Когда она проснулась, было, наверное, часа два ночи. Она вынула из-под себя одеяло и укрылась. Она замерзла. Машина мчалась по лесной дороге, акселератор был выжат до предела. Они находились уже недалеко от Кама. Мать снова захныкала:
— На самом деле, если уж вы так хотите, можно все продать и уехать отсюда.
— Продать что? — откликнулся Жозеф. — Спи, все это чушь.
Придерживая одной рукой руль, он стал рыться другой в карманах, наконец нашел то, что искал, и протянул матери. Мать смотрела, не понимая, на что-то маленькое и блестящее в его руке, потом поняла. Это был брильянт.
— Вот, — сказал Жозеф. — Получай!
Мать вскрикнула от ужаса.
— Тот же самый! С паутинкой!
Мать подавленно смотрела на брильянт, боясь взять его в руки.

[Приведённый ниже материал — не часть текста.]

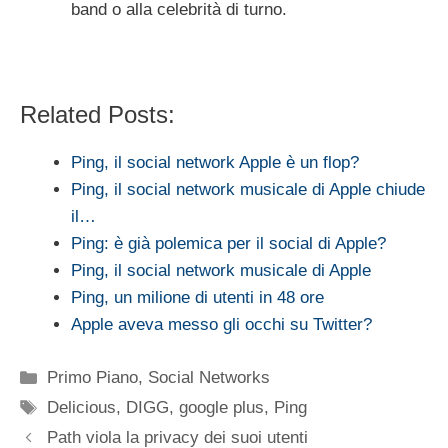
band o alla celebrità di turno.
Related Posts:
Ping, il social network Apple è un flop?
Ping, il social network musicale di Apple chiude
il…
Ping: è già polemica per il social di Apple?
Ping, il social network musicale di Apple
Ping, un milione di utenti in 48 ore
Apple aveva messo gli occhi su Twitter?
Categorie
Primo Piano
,
Social Networks
Tag
Delicious
,
DIGG
,
google plus
,
Ping
Path viola la privacy dei suoi utenti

— Мог бы и объяснить нам, в чем дело, — бесстрастным тоном сказала Сюзанна.
Рука Жозефа с брильянтом повисла в воздухе: он ждал, когда мать возьмет его. Ждал терпеливо. Это был тот самый брильянт, только уже не завернутый в шелковистую бумагу.
— Мне вернули его, — сказал он наконец усталым голосом, — сначала купили, а потом вернули. Не пытайтесь тут что-нибудь понять.

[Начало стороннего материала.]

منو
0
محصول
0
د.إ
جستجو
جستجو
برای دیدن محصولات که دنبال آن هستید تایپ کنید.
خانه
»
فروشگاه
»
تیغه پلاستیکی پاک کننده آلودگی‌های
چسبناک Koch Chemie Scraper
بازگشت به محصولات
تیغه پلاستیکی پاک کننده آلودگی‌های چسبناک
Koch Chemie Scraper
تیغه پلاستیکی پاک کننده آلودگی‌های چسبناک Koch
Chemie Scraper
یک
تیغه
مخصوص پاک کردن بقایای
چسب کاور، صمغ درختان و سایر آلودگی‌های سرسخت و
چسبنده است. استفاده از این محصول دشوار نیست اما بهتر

Мать протянула руку, взяла брильянт и положила в сумку. А потом потихоньку снова начала плакать.
— Что ты хнычешь? — спросила Сюзанна.
— Все сначала, придется все начинать сначала!
— Тебе бы все жаловаться! — сказала Сюзанна.
— Я не жалуюсь, но у меня нет сил начинать все сначала.
* * *
Мать наняла капрала в первые же дни своего приезда на равнину. Уже шесть лет он находился у нее на службе. Никто не знал, сколько лет этому старому малайцу, видимо, и он сам этого не знал. Он считал, что ему где-то между сорока и пятьюдесятью, точнее он сказать не мог, потому что всю свою сознательную жизнь он провел в поисках работы, и это настолько поглощало все его внимание, что ему было просто недосуг считать пролетавшие годы. Твердо он знал одно: на равнину он приехал пятнадцать лет назад, чтобы строить дорогу, и больше отсюда не уезжал.
Он был очень высокого роста, с худыми, как жерди, ногами, с огромными, плоскими, словно стершимися от бесконечно долгого стояния на рисовых полях ступнями; казалось, еще немного, и он сможет ходить прямо по морю, но увы, несчастному капралу было совсем не до этого.
Когда однажды утром он предстал перед матерью и попросил тарелку риса, в уплату за которую он готов был целый день таскать стволы деревьев из лесу, нищета его была безмерна и безнадежна. С тех пор как строительство дороги было завершено и до того самого утра, капрал вместе с женой и падчерицей рыскали по равнине и копались под сваями хижин или на деревенских свалках в надежде найти что-нибудь съестное. В течение нескольких лет он спал под заборами Банте, селения, что по соседству с наделом матери. Когда жена капрала была помоложе, она занималась проституцией, довольствуясь несколькими су или сушеной рыбой, причем сам капрал принимал это как должное. В течение тех пятнадцати лет, что капрал слонялся по равнине, он почти все принимал как должное. Кроме, пожалуй, одного — нестерпимого, волчьего голода.